-ck hacking: First MuQSS Throughput Benchmarks

Tuesday, 18 October 2016

First MuQSS Throughput Benchmarks

The short version graphical summary:

Red = MuQSS 112 interactive off
Purple = MuQSS 112 interactive on
Blue = CFS

The detail:
http://ck.kolivas.org/patches/muqss/Benchmarks/20161018/

I went on a journey looking for meaningful benchmarks to conduct to assess the scalability aspect as far as I could on my own 12x machine and was really quite depressed to see what the benchmark situation on linux is like. Only the old and completely invalid benchmarks seem to still be hanging around in public sites and promoted, like Reaim, aim7, dbench, volanomark, etc. and none of those are useful scalability benchmarks. Even more depressing was the only ones with any reputation are actually commercial benchmarks costing hundreds of dollars.

This made me wonder out loud just how the heck mainline is even doing scalability improvements if there are precious few valid benchmarks for linux and no one's using them. The most promising ones, like mosbench, need multiple machines and quite a bit of set up to get them going.

I spent a day wading through the phoronix test suite - a site and its suite not normally known for meaningful high performance computing discussion and benchmarks - looking for benchmarks that could be used for meaningful results for multicore scalability assessment and were not too difficult to deploy and came up with the following collection:

John The Ripper - a CPU bound application that is threaded to the number of CPUs and intermittently drops to one thread making for slightly more interesting behaviour than just a fully CPU bound workload.

7-Zip Compression - a valid real world CPU bound application that is threaded but rarely able to spread out to all CPUs making it an interesting light load benchmark.

ebizzy - This emulates a heavy content delivery server load which scales beyond the number of CPUs and emulates what goes on between a http server and database.

Timed Linux Kernel Compilation - A perennial favourite because it is a real world case and very easy to reproduce. Despite numerous complaints about its validity as a benchmark, it is surprisingly consistent in its results and tests many facets of scalability, though does not scale to use all CPUs at all time either.

C-Ray - A ray tracing benchmark that uses massive threading per CPU and is completely CPU bound but overloads all CPUs.

Primesieve - A prime number generator that is threaded to the number of CPUs exactly, is fully CPU bound and is cache intensive.

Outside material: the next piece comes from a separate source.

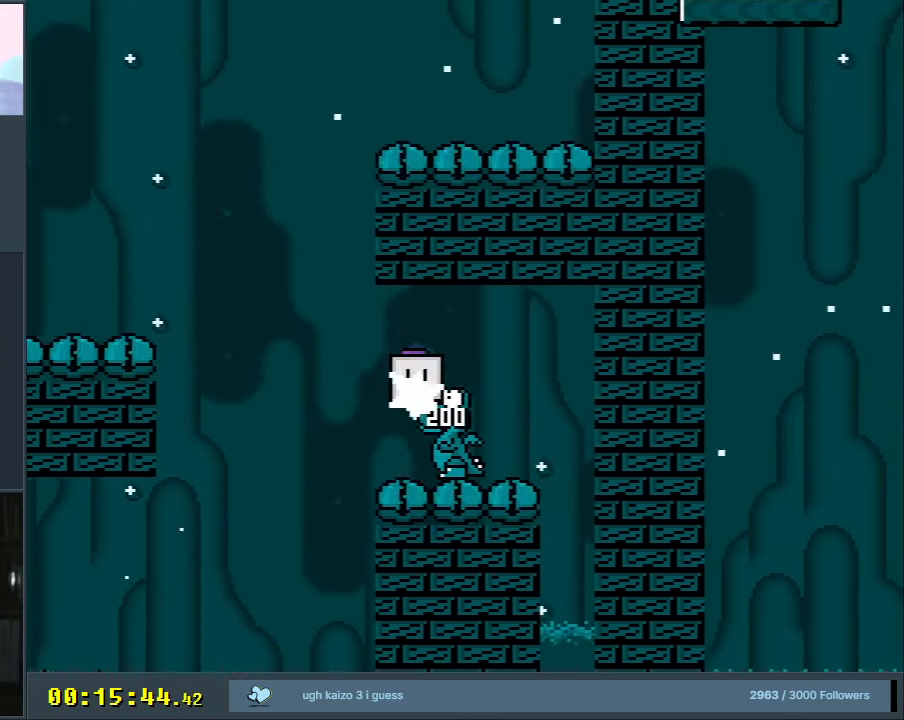
{"buttons": ["B", "Y", "DPAD_RIGHT"], "events": [[383, "DPAD_LEFT", "up"], [467, "DPAD_RIGHT", "down"]]}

PostgreSQL pgbench - A meaningful database benchmark that is done at 3 different levels - single threaded, normal loaded and heavily contended, each testing different aspects of scalability.

And here is a set of results comparing 4.8.2 mainline (labelled CFS), MuQSS 112 in interactive mode (MuQSS-int1) and MuQSS 112 in non-interactive mode (MuQSS-int0):

http://ck.kolivas.org/patches/muqss/Benchmarks/20161018/

It's worth noting that there is quite a bit of variance in these benchmarks and some are bordering on the difference being just noise. However there is a clear pattern here - when the load is light, in terms of throughput, CFS outperforms MuQSS. When load is heavy, the heavier it gets, MuQSS outperforms CFS, especially in non-interactive mode. As a friend noted, for the workloads where you wouldn't be running MuQSS in interactive mode, such as a web server, database etc, non-interactive mode is of clear performance benefit. So at least on the hardware I had available to me, on a 12x machine, MuQSS is scaling better than mainline on these workloads as load increases.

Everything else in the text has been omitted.